### [Complete the following]
1/ Copy the rugby coaching passage word for word, starting at "It was an interesting" and ending at "structure and culture.".
2/ In the rugby coaching passage, which city did the writer say all Chiefs training would take place in?

++++ Text passage

And I was proved correct when the Chiefs position came up. I applied for the job, which was an NZRU appointment. I wanted the union to know I had decided to continue my coaching career in New Zealand and had ambitions. Apart from anything else, I reckoned it would stand me in good stead for the future to go through the application process.
John Boe, a well-known New Zealand coaching personality who had coached the Waikato Colts for a few years, as well as Samoa, wanted me to join him as a candidate, his idea being that I would be his assistant coach. But I had to set my aspirations on being a head coach, as I didn’t think pigeon-holing myself as an assistant coach would be good for my career. John was highly pissed off with me for not going in with him, which I can understand. The pair of us together would have been a shoo-in.
Back then, if you labelled yourself as an assistant coach, you had to have a particular strength, but if you wanted to be a head coach, you had to be an all-rounder. I would have ended up being labelled as just a forward coach. I had been an assistant at England and, although I was head coach at Sale for a time, I was also effectively an assistant at Wasps, as Nigel Melville was the director of rugby.
I may have done more than a normal assistant coach does when I worked under Nigel, and I was definitely more than just the forward coach, but he was the boss and the buck stopped with him. If I was going to forge my career as a head coach, it was time for me to show that I could go it alone and take the responsibility of being the number one.
When I was appointed to the role of head coach at the Chiefs, I chose Kevin Green as my assistant. He had been my club coach for eight years and also my provincial coach at Waikato. Kevin had been in charge when we won the NPC in 1992 and the Ranfurly Shield a year later.
These days, many head coaches opt for less experienced coaches to be their assistants, the reason being that inexperienced guys can learn from them and grow into the job. But I have a different view and believe that the middle-management positions play a major role in determining whether you succeed or fail as a coach.
I took Kevin on board because I still felt inexperienced and didn’t believe I had enough mileage as a head coach. I didn’t need someone who was still developing – I needed someone stronger, older and wiser.
It was an interesting time to become the Chiefs coach. The franchise was composed of a mix of players from five different provinces – Counties, Waikato, Bay of Plenty, King Country and North Auckland (the later has subsequently been replaced by Taranaki). At that time there was no alignment between these groups; it was just everyone for themselves. The different factions all wanted something out of the arrangement but weren’t prepared to make sacrifices or concessions to get it. Counties and Waikato supplied the largest portion of players.
There were some great players who had played for the Chiefs, including Frank Bunce, Walter Little, Ian Jones and Richard Loe, but, compared with some of the other New Zealand Super 12 teams, they had a very fragmented structure and culture.
So I knew I had to shake things up and the players would have to make sacrifices. There was no Players’ Association in those days, so I called all the players in and told them that they had eight weeks to show me whether or not they were committed to the Chiefs cause. I gave them a choice of a triathlon, controlled boxing or a decathlon event that was rugby-specific. They had to train and show their mettle. Then I added: ‘And, by the way, everything will be in Hamilton, and the day starts at 7 a.m.’
Previously, the training venues had been moved around to suit the players from the various provinces, so the Counties guys were predictably extremely unhappy with the Hamilton location, and I also got a lot of flak from the administrators of the other provinces.
But I stuck to my guns and, in December, after the players had completed the challenges they had been set, we had a big braai where we announced my squad for the following season. I gave them some time off, but also specific guidelines on how to maintain their fitness levels during that period.

++++++++
++++ Records provided

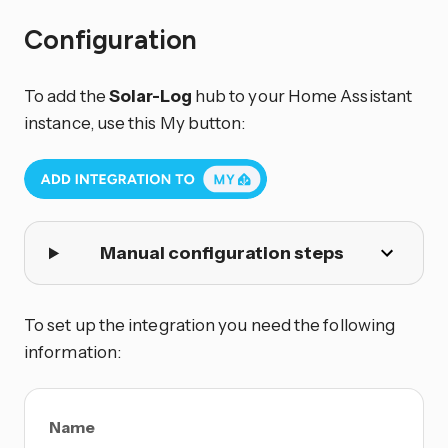
Configuration
To add the
Solar-Log
hub to your Home Assistant
instance, use this My button:
Manual configuration steps
To set up the integration you need the following
information:
Name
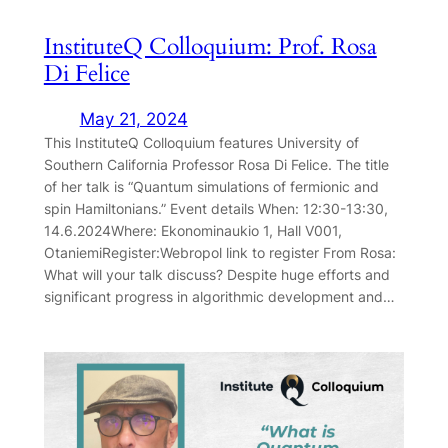
InstituteQ Colloquium: Prof. Rosa
Di Felice
May 21, 2024
This InstituteQ Colloquium features University of
Southern California Professor Rosa Di Felice. The title
of her talk is “Quantum simulations of fermionic and
spin Hamiltonians.” Event details When: 12:30-13:30,
14.6.2024Where: Ekonominaukio 1, Hall V001,
OtaniemiRegister:Webropol link to register From Rosa:
What will your talk discuss? Despite huge efforts and
significant progress in algorithmic development and…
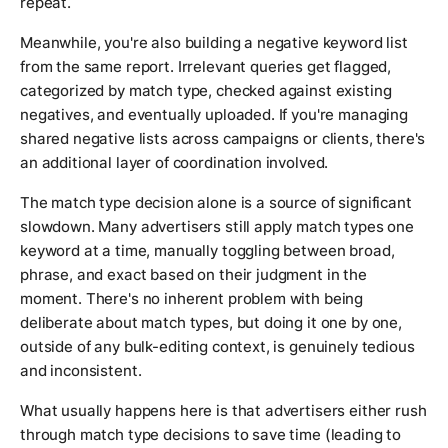
repeat.
Meanwhile, you're also building a negative keyword list
from the same report. Irrelevant queries get flagged,
categorized by match type, checked against existing
negatives, and eventually uploaded. If you're managing
shared negative lists across campaigns or clients, there's
an additional layer of coordination involved.
The match type decision alone is a source of significant
slowdown. Many advertisers still apply match types one
keyword at a time, manually toggling between broad,
phrase, and exact based on their judgment in the
moment. There's no inherent problem with being
deliberate about match types, but doing it one by one,
outside of any bulk-editing context, is genuinely tedious
and inconsistent.
What usually happens here is that advertisers either rush
through match type decisions to save time (leading to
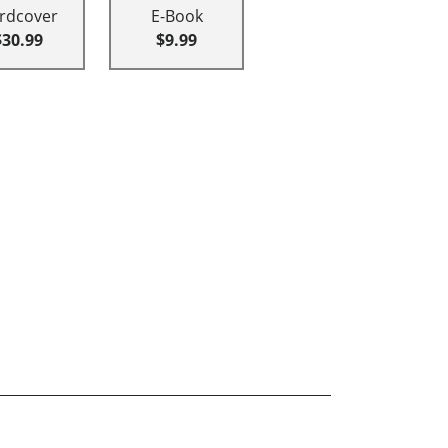
rdcover
E-Book
$30.99
$9.99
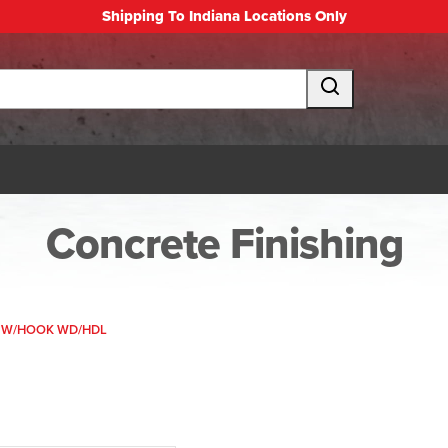
Shipping To Indiana Locations Only
Concrete Finishing
 W/HOOK WD/HDL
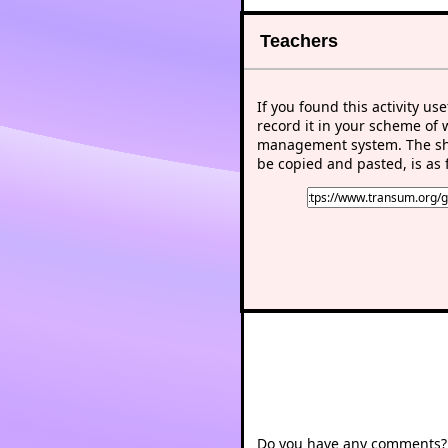
Teachers
If you found this activity use
record it in your scheme of 
management system. The sho
be copied and pasted, is as 
Do you have any comments? I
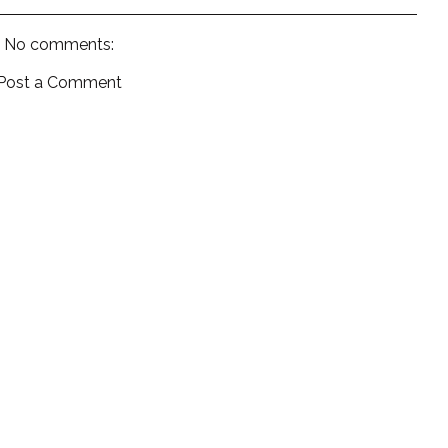
No comments:
Post a Comment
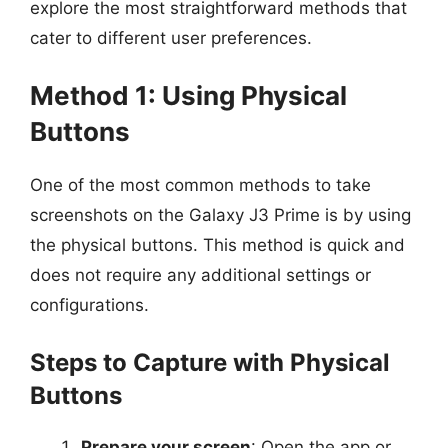
explore the most straightforward methods that
cater to different user preferences.
Method 1: Using Physical
Buttons
One of the most common methods to take
screenshots on the Galaxy J3 Prime is by using
the physical buttons. This method is quick and
does not require any additional settings or
configurations.
Steps to Capture with Physical
Buttons
Prepare your screen
: Open the app or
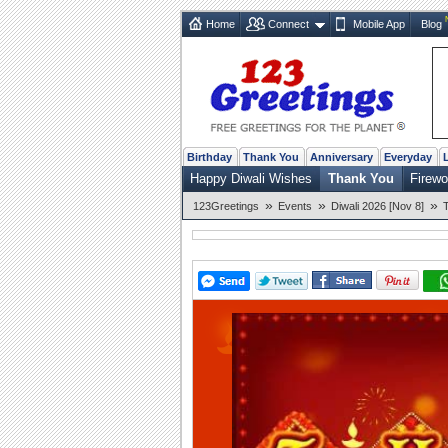
Home
Connect
Mobile App
Blog
Birthday
Thank You
Anniversary
Everyday
Happy Diwali Wishes
Thank You
Firewo
»
»
»
123Greetings
Events
Diwali 2026 [Nov 8]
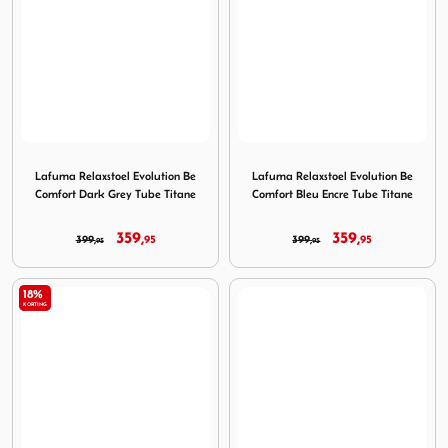
Image Lafuma Relaxstoel Evolution Be Comfort Dark Grey 
Image Lafuma Relaxstoel Evo
Lafuma Relaxstoel Evolution Be
Lafuma Relaxstoel Evolution Be
Comfort Dark Grey Tube Titane
Comfort Bleu Encre Tube Titane
359,
359,
399,
95
399,
95
95
95
18%
KORTING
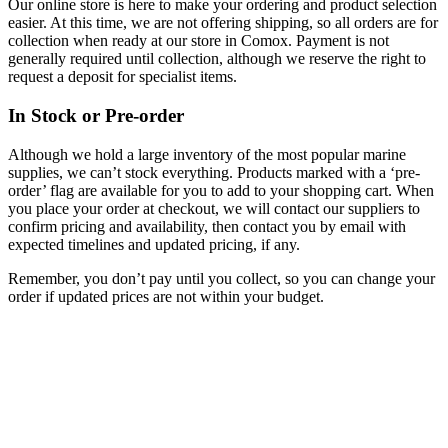
Our online store is here to make your ordering and product selection
easier. At this time, we are not offering shipping, so all orders are for
collection when ready at our store in Comox. Payment is not
generally required until collection, although we reserve the right to
request a deposit for specialist items.
In Stock or Pre-order
Although we hold a large inventory of the most popular marine
supplies, we can’t stock everything. Products marked with a ‘pre-
order’ flag are available for you to add to your shopping cart. When
you place your order at checkout, we will contact our suppliers to
confirm pricing and availability, then contact you by email with
expected timelines and updated pricing, if any.
Remember, you don’t pay until you collect, so you can change your
order if updated prices are not within your budget.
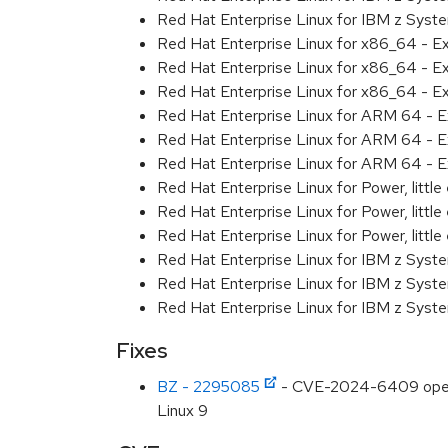
Red Hat Enterprise Linux for IBM z Syst
Red Hat Enterprise Linux for x86_64 - E
Red Hat Enterprise Linux for x86_64 - E
Red Hat Enterprise Linux for x86_64 - E
Red Hat Enterprise Linux for ARM 64 - E
Red Hat Enterprise Linux for ARM 64 - E
Red Hat Enterprise Linux for ARM 64 - E
Red Hat Enterprise Linux for Power, littl
Red Hat Enterprise Linux for Power, littl
Red Hat Enterprise Linux for Power, littl
Red Hat Enterprise Linux for IBM z Syst
Red Hat Enterprise Linux for IBM z Syst
Red Hat Enterprise Linux for IBM z Syst
Fixes
BZ - 2295085
- CVE-2024-6409 openssh
Linux 9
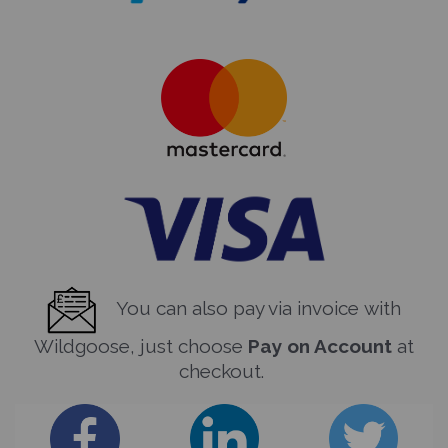
You can also pay via invoice with
Wildgoose, just choose
Pay on Account
at
checkout.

++++++++

### [List of solutions]
1/
It was an interesting time to become the Chiefs coach. The franchise was composed of a mix of players from five different provinces – Counties, Waikato, Bay of Plenty, King Country and North Auckland (the later has subsequently been replaced by Taranaki). At that time there was no alignment between these groups; it was just everyone for themselves. The different factions all wanted something out of the arrangement but weren’t prepared to make sacrifices or concessions to get it. Counties and Waikato supplied the largest portion of players.
There were some great players who had played for the Chiefs, including Frank Bunce, Walter Little, Ian Jones and Richard Loe, but, compared with some of the other New Zealand Super 12 teams, they had a very fragmented structure and culture.

2/ Hamilton.